(Extracted records Opens)

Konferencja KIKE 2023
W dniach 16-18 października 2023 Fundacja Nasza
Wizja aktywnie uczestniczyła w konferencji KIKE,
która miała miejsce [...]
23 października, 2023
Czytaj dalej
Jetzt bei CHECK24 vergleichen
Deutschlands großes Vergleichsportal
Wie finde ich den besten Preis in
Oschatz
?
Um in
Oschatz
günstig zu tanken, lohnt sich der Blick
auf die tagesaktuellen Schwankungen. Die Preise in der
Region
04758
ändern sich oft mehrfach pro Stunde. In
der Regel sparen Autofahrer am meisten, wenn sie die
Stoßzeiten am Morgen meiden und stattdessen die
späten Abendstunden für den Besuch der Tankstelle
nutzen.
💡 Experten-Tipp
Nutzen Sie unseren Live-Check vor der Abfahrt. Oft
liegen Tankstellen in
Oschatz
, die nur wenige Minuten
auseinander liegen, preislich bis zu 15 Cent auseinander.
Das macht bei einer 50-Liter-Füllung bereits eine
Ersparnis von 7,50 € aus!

(Extracted records Closes)

→ **Directive**
Look at the records above. Copy every line where the string "października" occurs.

→ **Your solution**
W dniach 16-18 października 2023 Fundacja Nasza
23 października, 2023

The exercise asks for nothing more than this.